The debate on whether happiness is a product of individual will or shaped by external forces encompasses diverse opinions. In this essay, I will discuss the viewpoints that posit happiness as a result of deliberate personal choices and those that consider it contingent upon external variables. I will argue that while personal efforts are crucial, they are often complemented or hindered by the circumstances one faces.


Supporters of the internal control theory assert that happiness is within one's own reach through deliberate actions and mental resilience. They believe that adopting a proactive attitude towards life's challenges and focusing on personal growth and self-care are key to fostering a sense of well-being. This approach is exemplified by the practice of cognitive-behavioral techniques, which encourage individuals to alter negative patterns of thinking, thus improving their emotional state. For example, adopting a growth mindset enables individuals to view challenges as opportunities, thereby enhancing their capacity for happiness regardless of external conditions. This proactive engagement not only boosts mental resilience but also empowers individuals to take control of their emotional responses to the external world, creating a buffer against potential stressors.

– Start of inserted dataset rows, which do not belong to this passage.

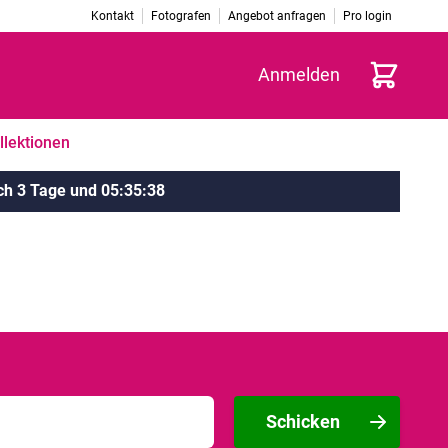
Kontakt
Fotografen
Angebot anfragen
Pro login
Warenkorb
Anmelden
llektionen
ch
3 Tage
und
05
:
35
:
38
Schicken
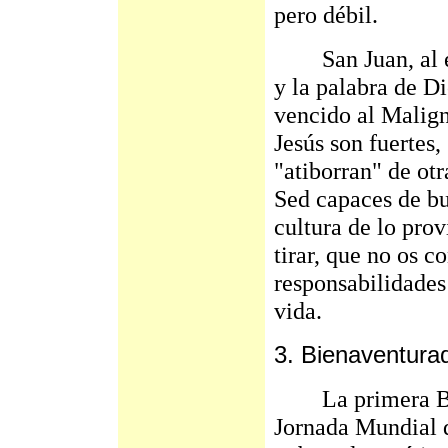
pero débil.
San Juan, al escr
y la palabra de D
vencido al Malign
Jesús son fuertes,
"atiborran" de otr
Sed capaces de bu
cultura de lo prov
tirar, que no os c
responsabilidades 
vida.
3. Bienaventura
La primera Bien
Jornada Mundial de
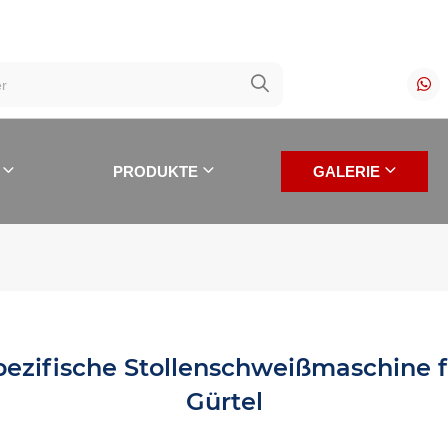
PRODUKTE
GALERIE
pezifische Stollenschweißmaschine 
NEUESTE WERKE
Gürtel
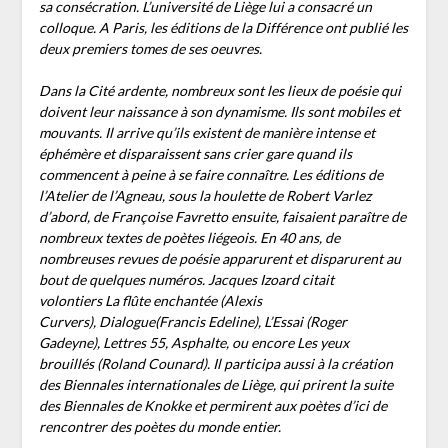
sa consécration. L’université de Liège lui a consacré un
colloque. A Paris, les éditions de la Différence ont publié les
deux premiers tomes de ses oeuvres.
Dans la Cité ardente, nombreux sont les lieux de poésie qui
doivent leur naissance à son dynamisme. Ils sont mobiles et
mouvants. Il arrive qu’ils existent de manière intense et
éphémère et disparaissent sans crier gare quand ils
commencent à peine à se faire connaître. Les éditions de
l’Atelier de l’Agneau, sous la houlette de Robert Varlez
d’abord, de Françoise Favretto ensuite, faisaient paraître de
nombreux textes de poètes liégeois. En 40 ans, de
nombreuses revues de poésie apparurent et disparurent au
bout de quelques numéros. Jacques Izoard citait
volontiers La flûte enchantée (Alexis
Curvers), Dialogue(Francis Edeline), L’Essai (Roger
Gadeyne), Lettres 55, Asphalte, ou encore Les yeux
brouillés (Roland Counard). Il participa aussi à la création
des Biennales internationales de Liège, qui prirent la suite
des Biennales de Knokke et permirent aux poètes d’ici de
rencontrer des poètes du monde entier.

On the other hand, the externalist perspective highlights the significant role that environmental factors play in an individual’s happiness. Advocates of this viewpoint argue that variables such as economic stability, community support, and cultural norms are critical determinants of well-being that cannot be ignored. They point to evidence from happiness studies across different societies that indicate higher levels of contentment in places with supportive social systems, economic prosperity, and effective governance. Such findings suggest that personal efforts to achieve happiness might be futile without favorable external conditions, as seen in the stark contrasts in happiness indices between countries with high and low human development scores.


In conclusion, while personal initiatives and mental frameworks significantly contribute to happiness, the influence of external conditions is equally pivotal. Recognizing the interplay between personal agency and environmental context can lead to more comprehensive strategies for enhancing life satisfaction across diverse populations.